Charlton M, Seaberg E
National Institute of Diabetes and Digestive and Kidney Diseases Liver Transplantation Database, USA.
Liver Transpl Surg. 1999 Jul;5(4 Suppl 1):S107-14. doi: 10.1053/JTLS005s00107.
Whereas the impact of early (first 6 postoperative weeks) acute cellular rejection on patient survival among liver transplant recipients as a whole has been reported to be favorable, we hypothesized treatment for acute cellular rejection may have differing impacts on patient and graft survival in hepatitis C virus (HCV)-infected and HCV-negative transplant recipients. We studied the impact of immunosuppression and rejection on patient and graft survival among the 166 HCV-infected and 602 HCV-negative transplant recipients enrolled onto the National Institute of Diabetes and Digestive and Kidney Diseases Liver Transplantation Database. All data were collected prospectively. The association of early acute cellular rejection with mortality was determined using a Cox proportional hazards model with a time-dependent covariate. Median follow-up was 5.0 years for HCV-infected and 5.2 years for HCV-negative transplant recipients. HCV-infected transplant recipients experienced similar frequencies of acute cellular and steroid-resistant rejection as patients undergoing liver transplantation for most other indications. The mortality risk was significantly increased (relative risk = 2.4; P =.03) for HCV-infected transplant recipients who developed early acute cellular rejection compared with HCV-negative transplant recipients. None of the HCV-infected transplant recipients developed allograft failure secondary to chronic rejection. The choice of calcineurin inhibitor did not affect posttransplantation outcomes. Early acute cellular rejection occurs at similar frequencies in HCV-infected and HCV-negative transplant recipients. Although an episode of early acute cellular rejection is associated with a lower cumulative mortality among HCV-negative transplant recipients, the opposite is true for HCV-infected transplant recipients, who experience an increased risk for mortality after an episode of early acute cellular rejection. The adverse impact of early acute cellular rejection on patient survival should be considered in developing primary immunosuppression and acute cellular rejection treatment protocols for HCV-infected transplant recipients.

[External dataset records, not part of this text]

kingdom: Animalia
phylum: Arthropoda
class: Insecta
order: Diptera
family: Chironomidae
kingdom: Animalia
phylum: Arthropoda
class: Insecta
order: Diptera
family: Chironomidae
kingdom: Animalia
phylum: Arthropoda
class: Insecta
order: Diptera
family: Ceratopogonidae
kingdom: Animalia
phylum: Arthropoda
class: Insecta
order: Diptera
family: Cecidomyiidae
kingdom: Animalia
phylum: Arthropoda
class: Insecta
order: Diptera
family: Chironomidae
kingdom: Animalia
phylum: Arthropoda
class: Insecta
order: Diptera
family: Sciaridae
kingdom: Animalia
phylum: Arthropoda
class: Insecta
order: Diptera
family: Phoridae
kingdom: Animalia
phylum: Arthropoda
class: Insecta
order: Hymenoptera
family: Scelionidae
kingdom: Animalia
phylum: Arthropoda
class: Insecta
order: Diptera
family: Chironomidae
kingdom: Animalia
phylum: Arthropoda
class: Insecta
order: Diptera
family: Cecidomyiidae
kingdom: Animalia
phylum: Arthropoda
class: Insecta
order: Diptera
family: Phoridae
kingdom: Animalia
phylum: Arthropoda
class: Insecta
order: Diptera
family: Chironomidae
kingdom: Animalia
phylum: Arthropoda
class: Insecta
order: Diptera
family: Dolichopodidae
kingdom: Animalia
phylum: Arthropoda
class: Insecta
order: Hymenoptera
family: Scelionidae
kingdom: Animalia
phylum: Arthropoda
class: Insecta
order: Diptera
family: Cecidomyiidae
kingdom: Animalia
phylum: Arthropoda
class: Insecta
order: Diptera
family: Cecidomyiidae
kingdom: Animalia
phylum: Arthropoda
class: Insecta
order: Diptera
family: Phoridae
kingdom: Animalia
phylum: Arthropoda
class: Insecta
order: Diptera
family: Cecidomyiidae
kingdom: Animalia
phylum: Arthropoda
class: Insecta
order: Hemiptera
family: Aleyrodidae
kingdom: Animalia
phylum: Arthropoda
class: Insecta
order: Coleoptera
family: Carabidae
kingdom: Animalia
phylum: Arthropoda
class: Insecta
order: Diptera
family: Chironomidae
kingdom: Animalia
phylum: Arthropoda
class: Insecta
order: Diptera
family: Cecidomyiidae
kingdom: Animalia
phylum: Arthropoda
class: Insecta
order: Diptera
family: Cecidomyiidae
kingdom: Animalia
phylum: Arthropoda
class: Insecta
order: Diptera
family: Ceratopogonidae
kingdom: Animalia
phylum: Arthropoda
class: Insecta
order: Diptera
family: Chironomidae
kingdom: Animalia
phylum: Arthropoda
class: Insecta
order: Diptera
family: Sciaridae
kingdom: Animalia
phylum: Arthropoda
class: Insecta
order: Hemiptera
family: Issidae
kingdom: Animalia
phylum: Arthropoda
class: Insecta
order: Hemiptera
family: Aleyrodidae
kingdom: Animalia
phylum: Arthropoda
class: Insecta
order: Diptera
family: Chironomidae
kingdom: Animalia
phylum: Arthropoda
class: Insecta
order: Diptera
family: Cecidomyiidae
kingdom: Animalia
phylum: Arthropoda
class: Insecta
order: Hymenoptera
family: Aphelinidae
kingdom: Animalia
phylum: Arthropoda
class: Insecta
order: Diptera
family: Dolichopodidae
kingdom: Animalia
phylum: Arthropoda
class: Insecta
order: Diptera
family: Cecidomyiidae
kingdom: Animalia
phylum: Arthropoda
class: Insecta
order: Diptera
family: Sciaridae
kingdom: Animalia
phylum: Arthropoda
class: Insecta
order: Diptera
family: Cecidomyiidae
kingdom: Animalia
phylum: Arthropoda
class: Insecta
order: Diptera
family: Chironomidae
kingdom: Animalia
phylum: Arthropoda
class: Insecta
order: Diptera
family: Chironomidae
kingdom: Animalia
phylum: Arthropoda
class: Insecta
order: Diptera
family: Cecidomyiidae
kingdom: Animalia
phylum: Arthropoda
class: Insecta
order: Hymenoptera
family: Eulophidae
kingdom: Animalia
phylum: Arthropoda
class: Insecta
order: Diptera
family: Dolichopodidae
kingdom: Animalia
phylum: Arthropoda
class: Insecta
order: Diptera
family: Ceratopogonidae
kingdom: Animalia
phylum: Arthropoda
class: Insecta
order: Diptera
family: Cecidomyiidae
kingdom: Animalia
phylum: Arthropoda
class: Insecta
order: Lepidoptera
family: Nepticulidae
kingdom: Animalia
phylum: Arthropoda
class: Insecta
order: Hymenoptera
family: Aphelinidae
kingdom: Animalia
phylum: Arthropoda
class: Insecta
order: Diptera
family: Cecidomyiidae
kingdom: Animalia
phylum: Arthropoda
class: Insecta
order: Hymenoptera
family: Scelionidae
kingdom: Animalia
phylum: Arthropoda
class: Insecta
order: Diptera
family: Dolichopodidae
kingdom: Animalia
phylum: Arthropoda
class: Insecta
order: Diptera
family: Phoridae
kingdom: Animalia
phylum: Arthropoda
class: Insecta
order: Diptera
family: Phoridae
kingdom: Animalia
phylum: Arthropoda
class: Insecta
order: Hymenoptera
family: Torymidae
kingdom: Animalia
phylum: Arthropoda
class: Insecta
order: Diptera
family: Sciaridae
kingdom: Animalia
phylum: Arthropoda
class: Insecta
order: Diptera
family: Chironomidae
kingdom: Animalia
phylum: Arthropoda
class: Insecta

尽管据报道,早期(术后前6周)急性细胞排斥反应对肝移植受者总体患者生存率的影响是有利的,但我们推测,急性细胞排斥反应的治疗可能对丙型肝炎病毒(HCV)感染和HCV阴性的移植受者的患者及移植物生存率产生不同影响。我们研究了免疫抑制和排斥反应对166例HCV感染和602例HCV阴性移植受者的患者及移植物生存率的影响,这些患者均被纳入美国国立糖尿病、消化和肾脏疾病研究所肝移植数据库。所有数据均为前瞻性收集。使用具有时间依赖性协变量的Cox比例风险模型确定早期急性细胞排斥反应与死亡率的关联。HCV感染的移植受者中位随访时间为5.0年,HCV阴性的移植受者为5.2年。与因大多数其他适应证接受肝移植的患者相比,HCV感染的移植受者发生急性细胞排斥反应和类固醇抵抗性排斥反应的频率相似。与HCV阴性的移植受者相比,发生早期急性细胞排斥反应的HCV感染移植受者的死亡风险显著增加(相对风险=2.4;P=0.03)。没有HCV感染的移植受者因慢性排斥反应而发生移植物失功。钙调神经磷酸酶抑制剂的选择不影响移植后结局。HCV感染和HCV阴性的移植受者发生早期急性细胞排斥反应的频率相似。虽然早期急性细胞排斥反应发作与HCV阴性移植受者较低的累积死亡率相关,但对于HCV感染的移植受者来说情况相反,他们在早期急性细胞排斥反应发作后死亡风险增加。在为HCV感染的移植受者制定初始免疫抑制和急性细胞排斥反应治疗方案时,应考虑早期急性细胞排斥反应对患者生存的不利影响。